Note: If you are not a U.S. citizen, consult the embassy or consulate of the countries you will visit to learn their document requirements. You can check the following website to find contact information for the consulate of the country you will be visiting: http://www.state.gov/s/cpr/rls/fco/index.htm
For non-U.S. citizens, the procedures that you will need to follow may be different than those for U.S. citizens. It is important to initiate this process as soon as possible in order to assemble documents and allow time for lengthy procedures.
The University of Washington is committed to providing access and reasonable accommodation in its services, programs, activities, and education for individuals with disabilities. To request disability accommodation for this program, contact Disability Resources for Students at least 8 weeks in advance of your departure date. Contact info at disability.uw.edu.

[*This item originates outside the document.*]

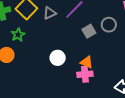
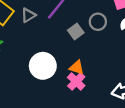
white circle: (58, 58) -> (43, 66), size x1.5
pink cross: (85, 74) -> (76, 81), turned -35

$350 of the total program fee and the $350 UW Study Abroad Fee are non-refundable and non-revocable once a contract has been submitted, even if you withdraw from the program. Students withdrawing from a program are responsible for paying a percentage of the program fee depending on the date of withdrawal. More details about the withdrawal policy are included in your payment contract. No part of the program fee is refundable once the program has begun. The date of withdrawal is considered the date (business day) a withdrawal form is received by the UW Study Abroad Office. Notice of withdrawal from the program must be made in writing by completing the following steps:
1. Provide notice in writing to the Program Director that you will no longer be participating in the program for which you have signed a contract and accepted a slot.
2. Submit a signed withdrawal form to the UW Study Abroad Office, 459 Schmitz Hall.